Bash - 将每行的第一个单词放入数组中

Bash - 将每行的第一个单词放入数组中

我试图将每个句子的第一个单词放入一个数组中。

我究竟做错了什么?

#!/bin/bash
file_name=$1
content=$(cat $file_name)
content=${content//"\n"/" "}
content=${content//". "/"\n"}
declare -A arr
cat $content| while read line;
do 
   line=($line)
   word=${line[0]}

if [[ ${arr[$word]} == '' ]] 
then
    arr[$word]=1
else
    let arr[$word]=${arr[$word]}+1
fi

done

答案1

除非您必须以纯粹的方式bash(出于迂腐的原因?)来执行此操作,否则请使用cut循环生成“第一个单词”列表,for wrd in $(cut "-d " -f1 $file_name ) ; do或者如果您的单词列表大于xargs --no-run-if-empty --show-limits </dev/null,则使用cutxargs

在您现有的代码中,您似乎试图吸收所有数据,并且仅使用bashParameter Expansion”,对其进行处理content(滥用bash变量),然后将其用作文件名(cat $content),以展平数据并一次处理 1 行。
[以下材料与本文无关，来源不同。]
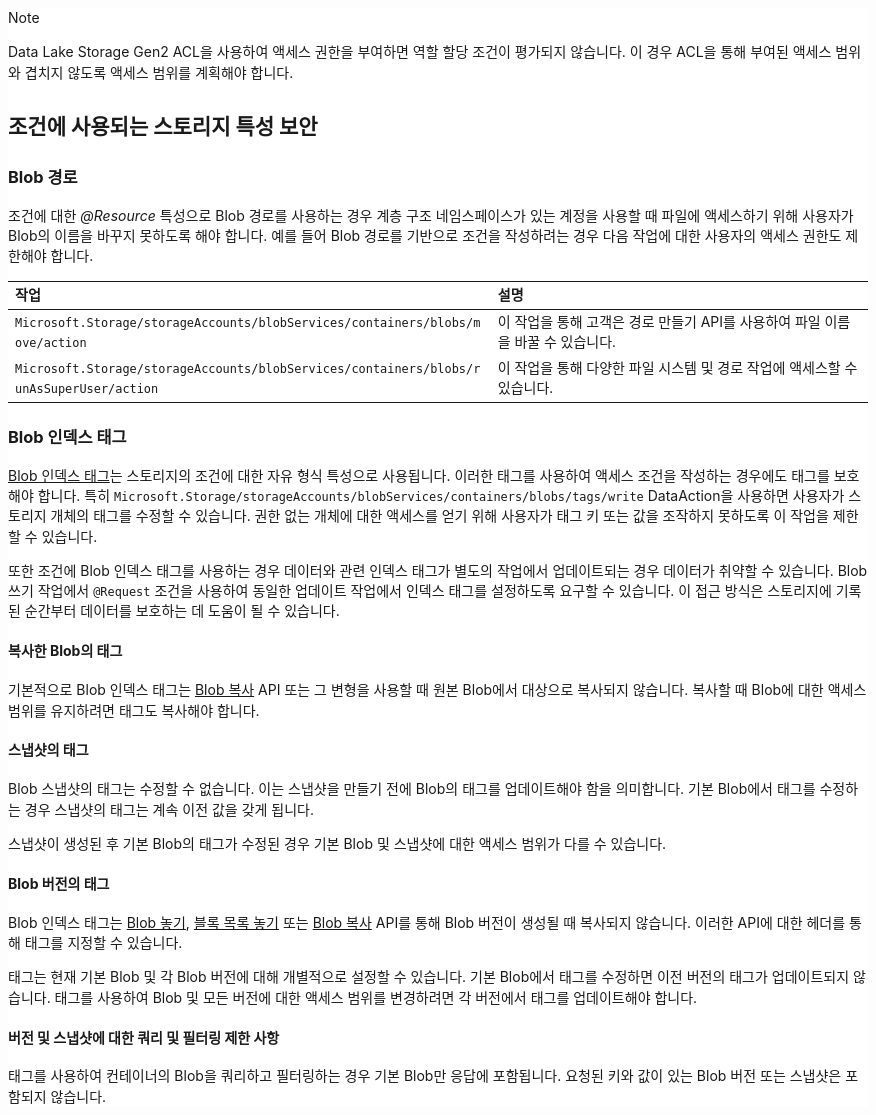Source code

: > [!NOTE]
> Data Lake Storage Gen2 ACL을 사용하여 액세스 권한을 부여하면 역할 할당 조건이 평가되지 않습니다. 이 경우 ACL을 통해 부여된 액세스 범위와 겹치지 않도록 액세스 범위를 계획해야 합니다.

## <a name="securing-storage-attributes-used-in-conditions"></a>조건에 사용되는 스토리지 특성 보안

### <a name="blob-path"></a>Blob 경로

조건에 대한 *@Resource* 특성으로 Blob 경로를 사용하는 경우 계층 구조 네임스페이스가 있는 계정을 사용할 때 파일에 액세스하기 위해 사용자가 Blob의 이름을 바꾸지 못하도록 해야 합니다. 예를 들어 Blob 경로를 기반으로 조건을 작성하려는 경우 다음 작업에 대한 사용자의 액세스 권한도 제한해야 합니다.

| 작업 | 설명 |
| :--- | :--- |
| `Microsoft.Storage/storageAccounts/blobServices/containers/blobs/move/action` | 이 작업을 통해 고객은 경로 만들기 API를 사용하여 파일 이름을 바꿀 수 있습니다. |
| `Microsoft.Storage/storageAccounts/blobServices/containers/blobs/runAsSuperUser/action` | 이 작업을 통해 다양한 파일 시스템 및 경로 작업에 액세스할 수 있습니다. |

### <a name="blob-index-tags"></a>Blob 인덱스 태그

[Blob 인덱스 태그](../blobs/storage-manage-find-blobs.md)는 스토리지의 조건에 대한 자유 형식 특성으로 사용됩니다. 이러한 태그를 사용하여 액세스 조건을 작성하는 경우에도 태그를 보호해야 합니다. 특히 `Microsoft.Storage/storageAccounts/blobServices/containers/blobs/tags/write` DataAction을 사용하면 사용자가 스토리지 개체의 태그를 수정할 수 있습니다. 권한 없는 개체에 대한 액세스를 얻기 위해 사용자가 태그 키 또는 값을 조작하지 못하도록 이 작업을 제한할 수 있습니다.

또한 조건에 Blob 인덱스 태그를 사용하는 경우 데이터와 관련 인덱스 태그가 별도의 작업에서 업데이트되는 경우 데이터가 취약할 수 있습니다. Blob 쓰기 작업에서 `@Request` 조건을 사용하여 동일한 업데이트 작업에서 인덱스 태그를 설정하도록 요구할 수 있습니다. 이 접근 방식은 스토리지에 기록된 순간부터 데이터를 보호하는 데 도움이 될 수 있습니다.

#### <a name="tags-on-copied-blobs"></a>복사한 Blob의 태그

기본적으로 Blob 인덱스 태그는 [Blob 복사](/rest/api/storageservices/Copy-Blob) API 또는 그 변형을 사용할 때 원본 Blob에서 대상으로 복사되지 않습니다. 복사할 때 Blob에 대한 액세스 범위를 유지하려면 태그도 복사해야 합니다.

#### <a name="tags-on-snapshots"></a>스냅샷의 태그

Blob 스냅샷의 태그는 수정할 수 없습니다. 이는 스냅샷을 만들기 전에 Blob의 태그를 업데이트해야 함을 의미합니다. 기본 Blob에서 태그를 수정하는 경우 스냅샷의 태그는 계속 이전 값을 갖게 됩니다.

스냅샷이 생성된 후 기본 Blob의 태그가 수정된 경우 기본 Blob 및 스냅샷에 대한 액세스 범위가 다를 수 있습니다.

#### <a name="tags-on-blob-versions"></a>Blob 버전의 태그

Blob 인덱스 태그는 [Blob 놓기](/rest/api/storageservices/put-blob), [블록 목록 놓기](/rest/api/storageservices/put-block-list) 또는 [Blob 복사](/rest/api/storageservices/Copy-Blob) API를 통해 Blob 버전이 생성될 때 복사되지 않습니다. 이러한 API에 대한 헤더를 통해 태그를 지정할 수 있습니다.

태그는 현재 기본 Blob 및 각 Blob 버전에 대해 개별적으로 설정할 수 있습니다. 기본 Blob에서 태그를 수정하면 이전 버전의 태그가 업데이트되지 않습니다. 태그를 사용하여 Blob 및 모든 버전에 대한 액세스 범위를 변경하려면 각 버전에서 태그를 업데이트해야 합니다.

#### <a name="querying-and-filtering-limitations-for-versions-and-snapshots"></a>버전 및 스냅샷에 대한 쿼리 및 필터링 제한 사항

태그를 사용하여 컨테이너의 Blob을 쿼리하고 필터링하는 경우 기본 Blob만 응답에 포함됩니다. 요청된 키와 값이 있는 Blob 버전 또는 스냅샷은 포함되지 않습니다.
当然,请阅读man cut、、man xargsman bash

答案2

创建一个名为的输入文件,~/Documents/FirstWord.txt包含以下内容:

Sample data file --> FirstWord.txt

This is a simple little input file used
as to test the bash script FirstWord.sh

There are three paragraphs separated by
one blank line. The output from this file
is "Sample", "This", "as", "one" and "is".

创建名为 bash 的脚本,~/Downloads/FirstWord.sh包含以下内容:

!/bin/bash
file_name=$1
content=$(cat $file_name)
content="${content//"\n"/" "}"      # <-- You were missing double quotes around
content="${content//". "/"\n"}"     #     ${content//...} needed when spaces occur.
echo "$content" > /tmp/ContentFile  # Create temporary file of massaged data.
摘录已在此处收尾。